Heather Barringer knows firsthand how Alzheimer’s and other forms of dementia can rob those suffering from the disease of independence and weigh on family members who provide care. Heather’s mom stepped in when her mom began to struggle.
"I have had a long history with dementia in my family," Barringer said. "Doctors paperwork, prescription paperwork, making sure she knew what appointments needed to be made. As a middle-aged woman myself. I now recognize how exhausting that must have been for my mother."
A new report this spring from the Alzheimer’s Association finds that doctors and the public face challenges distinguishing early Alzheimer's from so-called normal aging. But the subtle changes in memory and thinking of mild cognitive impairment are not normal and can be the first signs of dementia.
"Close to half of those individuals with MCI, or mild cognitive impairment, will develop dementia within the next five years," Dr. Bruno Giordani, the chief psychologist at the Michigan Medicine Department of Psychiatry, said.
But, 40% won't progress. Researchers are trying to better understand why. Giordani said in either case, early identification and treatment are key.
"In our center, we have a number of clinical trials looking at nonpharmacological interventions and things, ways to improve your memory, ways to improve thinking," he said.
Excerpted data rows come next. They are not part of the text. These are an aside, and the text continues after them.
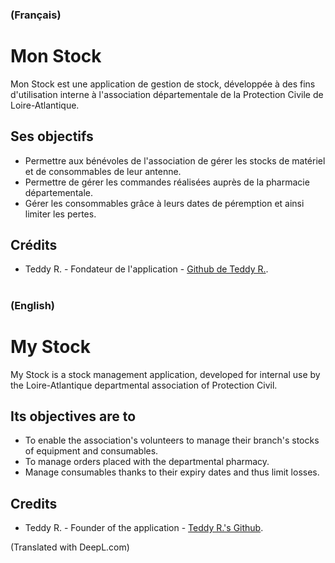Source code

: ### (Français)
# Mon Stock
Mon Stock est une application de gestion de stock, développée à des fins d'utilisation interne à l'association départementale de la Protection Civile de Loire-Atlantique.

## Ses objectifs 
- Permettre aux bénévoles de l'association de gérer les stocks de matériel et de consommables de leur antenne.
- Permettre de gérer les commandes réalisées auprès de la pharmacie départementale.
- Gérer les consommables grâce à leurs dates de péremption et ainsi limiter les pertes.


## Crédits
- Teddy R. - Fondateur de l'application - [Github de Teddy R.](https://github.com/TYD3AD).

#
#
#
#

### (English)
# My Stock
My Stock is a stock management application, developed for internal use by the Loire-Atlantique departmental association of Protection Civil.

## Its objectives are to
- To enable the association's volunteers to manage their branch's stocks of equipment and consumables.
- To manage orders placed with the departmental pharmacy.
- Manage consumables thanks to their expiry dates and thus limit losses.


## Credits
- Teddy R. - Founder of the application - [Teddy R.'s Github](https://github.com/TYD3AD).

(Translated with DeepL.com)
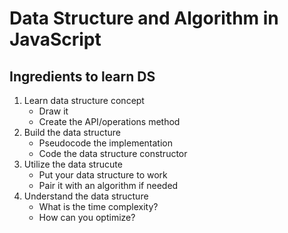 # Data Structure and Algorithm in JavaScript

## Ingredients to learn DS
1. Learn data structure concept
   - Draw it
   - Create the API/operations method
2. Build the data structure
   - Pseudocode the implementation
   - Code the data structure constructor
3. Utilize the data strucute
   - Put your data structure to work
   - Pair it with an algorithm if needed
4. Understand the data structure
   - What is the time complexity?
   - How can you optimize?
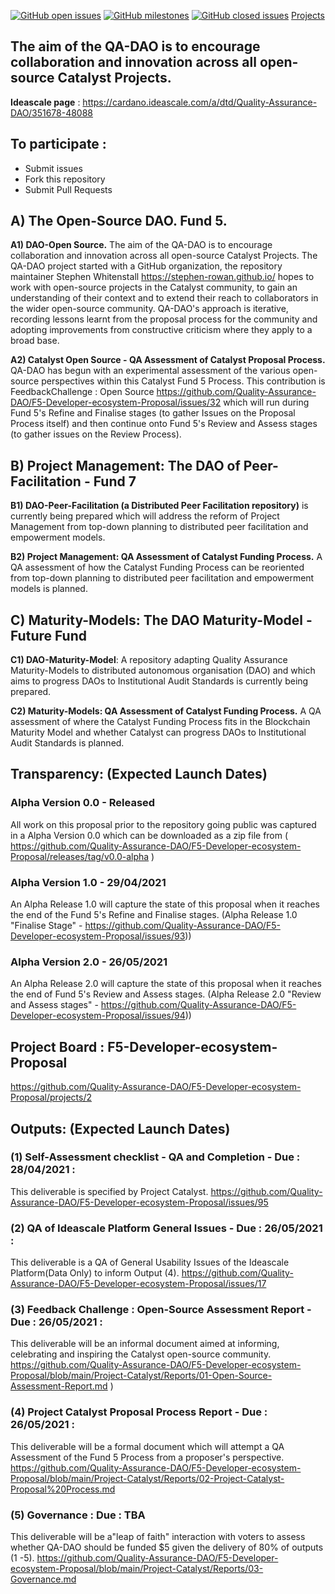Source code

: [![GitHub open issues](https://img.shields.io/github/issues/Quality-Assurance-DAO/F5-Developer-ecosystem-Proposal?style=flat-square)](https://github.com/Quality-Assurance-DAO/F5-Developer-ecosystem-Proposal/issues)
[![GitHub milestones](https://img.shields.io/github/milestones/open/Quality-Assurance-DAO/F5-Developer-ecosystem-Proposal?style=flat-square)](https://github.com/Quality-Assurance-DAO/F5-Developer-ecosystem-Proposal/milestones)
[![GitHub closed issues](https://img.shields.io/github/issues-closed-raw/Quality-Assurance-DAO/F5-Developer-ecosystem-Proposal?style=flat-square)](https://github.com/Quality-Assurance-DAO/F5-Developer-ecosystem-Proposal/issues?q=is%3Aissue+is%3Aclosed)
[Projects](https://github.com/Quality-Assurance-DAO/F5-Developer-ecosystem-Proposal/projects) 

## The aim of the QA-DAO is to encourage collaboration and innovation across all open-source Catalyst Projects.
**Ideascale page** : https://cardano.ideascale.com/a/dtd/Quality-Assurance-DAO/351678-48088

## To participate :

* Submit issues
* Fork this repository
* Submit Pull Requests

## A) The Open-Source DAO. Fund 5.

**A1) DAO-Open Source.** The aim of the QA-DAO is to encourage collaboration and innovation across all open-source Catalyst Projects. The QA-DAO project started with a GitHub organization, the repository maintainer Stephen Whitenstall https://stephen-rowan.github.io/ hopes to work with open-source projects in the Catalyst community, to gain an understanding of their context and to extend their reach to collaborators in the wider open-source community. QA-DAO's approach is iterative, recording lessons learnt from the proposal process for the community and adopting improvements from constructive criticism where they apply to a broad base.

**A2) Catalyst Open Source - QA Assessment of Catalyst Proposal Process.**
QA-DAO has begun with an experimental assessment of the various open-source perspectives within this Catalyst Fund 5 Process. This contribution is FeedbackChallenge : Open Source https://github.com/Quality-Assurance-DAO/F5-Developer-ecosystem-Proposal/issues/32 which will run during Fund 5's Refine and Finalise stages (to gather Issues on the Proposal Process itself) and then continue onto Fund 5's Review and Assess stages (to gather issues on the Review Process).

## B) Project Management: The DAO of Peer-Facilitation - Fund 7

**B1) DAO-Peer-Facilitation (a Distributed Peer Facilitation repository)** is currently being prepared which will address the reform of Project Management from top-down planning to distributed peer facilitation and empowerment models. 

**B2) Project Management: QA Assessment of Catalyst Funding Process.** A QA assessment of how the Catalyst Funding Process can be reoriented from top-down planning to distributed peer facilitation and empowerment models is planned.

## C) Maturity-Models: The DAO Maturity-Model - Future Fund

**C1) DAO-Maturity-Model**: A repository adapting Quality Assurance Maturity-Models to distributed autonomous organisation (DAO) and which aims to progress DAOs to Institutional Audit Standards is currently being prepared. 

**C2) Maturity-Models: QA Assessment of Catalyst Funding Process.** A QA assessment of where the Catalyst Funding Process fits in the Blockchain Maturity Model and whether Catalyst can progress DAOs to Institutional Audit Standards is planned.

## Transparency: (Expected Launch Dates)

### Alpha Version 0.0 - Released
All work on this proposal prior to the repository going public was captured in a Alpha Version 0.0 which can be downloaded as a zip file from ( https://github.com/Quality-Assurance-DAO/F5-Developer-ecosystem-Proposal/releases/tag/v0.0-alpha )

### Alpha Version 1.0 - 29/04/2021
An Alpha Release 1.0 will capture the state of this proposal when it reaches the end of the Fund 5's Refine and Finalise stages. (Alpha Release 1.0 "Finalise Stage" - https://github.com/Quality-Assurance-DAO/F5-Developer-ecosystem-Proposal/issues/93))

### Alpha Version 2.0 - 26/05/2021
An Alpha Release 2.0 will capture the state of this proposal when it reaches the end of Fund 5's Review and Assess stages. (Alpha Release 2.0 "Review and Assess stages" - https://github.com/Quality-Assurance-DAO/F5-Developer-ecosystem-Proposal/issues/94))

## Project Board : F5-Developer-ecosystem-Proposal
https://github.com/Quality-Assurance-DAO/F5-Developer-ecosystem-Proposal/projects/2

## Outputs: (Expected Launch Dates)

### (1) Self-Assessment checklist - QA and Completion - Due : 28/04/2021 :
This deliverable is specified by Project Catalyst.
https://github.com/Quality-Assurance-DAO/F5-Developer-ecosystem-Proposal/issues/95

### (2) QA of Ideascale Platform General Issues - Due : 26/05/2021 :
This deliverable is a QA of General Usability Issues of the Ideascale Platform(Data Only) to inform Output (4).
https://github.com/Quality-Assurance-DAO/F5-Developer-ecosystem-Proposal/issues/17

### (3) Feedback Challenge : Open-Source Assessment Report - Due : 26/05/2021 :
This deliverable will be an informal document aimed at informing, celebrating and inspiring the Catalyst open-source community.
https://github.com/Quality-Assurance-DAO/F5-Developer-ecosystem-Proposal/blob/main/Project-Catalyst/Reports/01-Open-Source-Assessment-Report.md )

### (4) Project Catalyst Proposal Process Report - Due : 26/05/2021 :
This deliverable will be a formal document which will attempt a QA Assessment of the Fund 5 Process from a proposer's perspective.
https://github.com/Quality-Assurance-DAO/F5-Developer-ecosystem-Proposal/blob/main/Project-Catalyst/Reports/02-Project-Catalyst-Proposal%20Process.md

### (5) Governance : Due : TBA
This deliverable will be a"leap of faith" interaction with voters to assess whether QA-DAO should be funded $5 given the delivery of 80% of outputs (1 -5).
https://github.com/Quality-Assurance-DAO/F5-Developer-ecosystem-Proposal/blob/main/Project-Catalyst/Reports/03-Governance.md


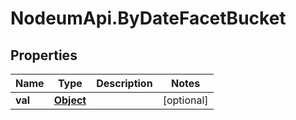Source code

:# NodeumApi.ByDateFacetBucket

## Properties

Name | Type | Description | Notes
------------ | ------------- | ------------- | -------------
**val** | [**Object**](.md) |  | [optional] 


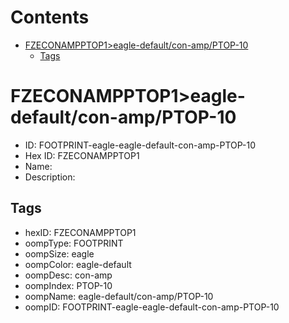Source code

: 



Contents
========

* [FZECONAMPPTOP1>eagle-default/con-amp/PTOP-10](#fzeconampptop1eagle-defaultcon-ampptop-10)
	* [Tags](#tags)

# FZECONAMPPTOP1>eagle-default/con-amp/PTOP-10

- ID: FOOTPRINT-eagle-eagle-default-con-amp-PTOP-10
- Hex ID: FZECONAMPPTOP1
- Name: 
- Description: 

## Tags

- hexID: FZECONAMPPTOP1
- oompType: FOOTPRINT
- oompSize: eagle
- oompColor: eagle-default
- oompDesc: con-amp
- oompIndex: PTOP-10
- oompName: eagle-default/con-amp/PTOP-10
- oompID: FOOTPRINT-eagle-eagle-default-con-amp-PTOP-10
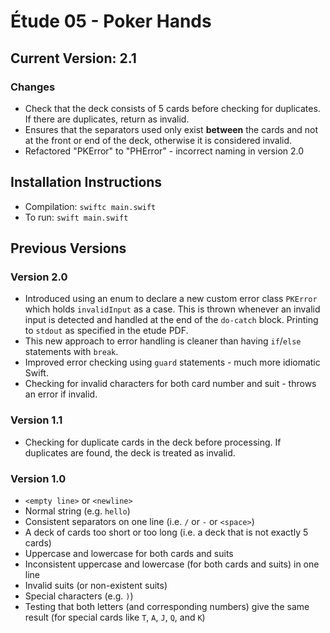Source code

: # Étude 05 - Poker Hands
## Current Version: 2.1
### Changes
* Check that the deck consists of 5 cards before checking for duplicates. If there are duplicates, return as invalid.
* Ensures that the separators used only exist **between** the cards and not at the front or end of the deck, otherwise it is considered invalid.
* Refactored "PKError" to "PHError" - incorrect naming in version 2.0


## Installation Instructions
* Compilation: `swiftc main.swift`
* To run: `swift main.swift`


## Previous Versions
### Version 2.0
* Introduced using an enum to declare a new custom error class `PKError` which holds `invalidInput` as a case. This is thrown whenever an invalid input is detected and handled at the end of the `do-catch` block. Printing to `stdout` as specified in the etude PDF.
* This new approach to error handling is cleaner than having `if`/`else` statements with `break`.
* Improved error checking using `guard` statements - much more idiomatic Swift.
* Checking for invalid characters for both card number and suit - throws an error if invalid.

### Version 1.1
* Checking for duplicate cards in the deck before processing. If duplicates are found, the deck is treated as invalid.

### Version 1.0
* `<empty line>` or `<newline>`
* Normal string (e.g. `hello`)
* Consistent separators on one line (i.e. `/` or `-` or `<space>`)
* A deck of cards too short or too long (i.e. a deck that is not exactly 5 cards)
* Uppercase and lowercase for both cards and suits
* Inconsistent uppercase and lowercase (for both cards and suits) in one line
* Invalid suits (or non-existent suits)
* Special characters (e.g. `)`)
* Testing that both letters (and corresponding numbers) give the same result (for special cards like `T`, `A`, `J`, `Q`, and `K`)
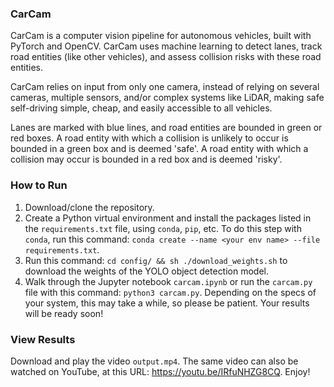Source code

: ### CarCam
CarCam is a computer vision pipeline for autonomous vehicles, built with PyTorch and OpenCV. CarCam uses machine learning to detect lanes, track road entities (like other vehicles), and assess collision risks with these road entities. 

CarCam relies on input from only one camera, instead of relying on several cameras, multiple sensors, and/or complex systems like LiDAR, making safe self-driving simple, cheap, and easily accessible to all vehicles.

Lanes are marked with blue lines, and road entities are bounded in green or red boxes. A road entity with which a collision is unlikely to occur is bounded in a green box and is deemed 'safe'. A road entity with which a collision may occur is bounded in a red box and is deemed 'risky'. 

### How to Run
1. Download/clone the repository. 
2. Create a Python virtual environment and install the packages listed in the `requirements.txt` file, using `conda`, `pip`, etc. To do this step with `conda`, run this command: `conda create --name <your env name> --file requirements.txt`. 
3. Run this command: `cd config/ && sh ./download_weights.sh` to download the weights of the YOLO object detection model. 
4. Walk through the Jupyter notebook `carcam.ipynb` or run the `carcam.py` file with this command: `python3 carcam.py`. Depending on the specs of your system, this may take a while, so please be patient. Your results will be ready soon! 

### View Results
Download and play the video `output.mp4`. The same video can also be watched on YouTube, at this URL: https://youtu.be/IRfuNHZG8CQ. Enjoy! 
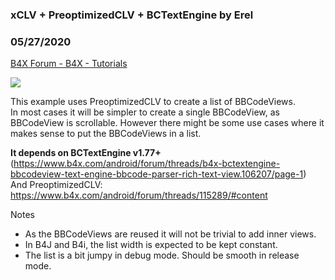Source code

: ###  xCLV + PreoptimizedCLV + BCTextEngine by Erel
### 05/27/2020
[B4X Forum - B4X - Tutorials](https://www.b4x.com/android/forum/threads/118149/)

![](https://www.b4x.com/android/forum/attachments/94609)  
  
This example uses PreoptimizedCLV to create a list of BBCodeViews.  
In most cases it will be simpler to create a single BBCodeView, as BBCodeView is scrollable. However there might be some use cases where it makes sense to put the BBCodeViews in a list.  
  
**It depends on BCTextEngine v1.77+** (<https://www.b4x.com/android/forum/threads/b4x-bctextengine-bbcodeview-text-engine-bbcode-parser-rich-text-view.106207/page-1>)  
And PreoptimizedCLV: <https://www.b4x.com/android/forum/threads/115289/#content>  
  
Notes  
  
- As the BBCodeViews are reused it will not be trivial to add inner views.  
- In B4J and B4i, the list width is expected to be kept constant.  
- The list is a bit jumpy in debug mode. Should be smooth in release mode.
These include continued learning, reading, and brain games, along with diet and exercise. Cardiovascular health is essential to brain health.
Like continued learning, reading and brain games. And diet and exercise, since cardiovascular health is essential to brain health.
"Exercise is really important now. They say break a sweat, hit the books," he said.
The earlier you start, the greater the protective benefits.
We also have the first-ever drug to treat the underlying biology of Alzheimer's. It's called Aducanumab.
"This is the first medication, and there have been many tried, that appear to affect it early. And there are at least a couple more down the pike," he said.
That's great news in the fight against Alzheimer's, and folks like Heather who watched her grandmother and ultimately her mother battle dementia, giving her a unique perspective.
"I think it's going to make it easier for me, honestly, to talk to my doctor and have that conversation about where my health is for my brain," Barringer said.
That Alzheimer's Association report says 60% of respondents would not see a doctor when they noticed signs of mild cognitive impairment.
They expressed fear of getting the wrong diagnosis, learning that they have a serious problem, unnecessary treatment, or believing it will just go away on its own. No matter the reason, they are losing valuable time.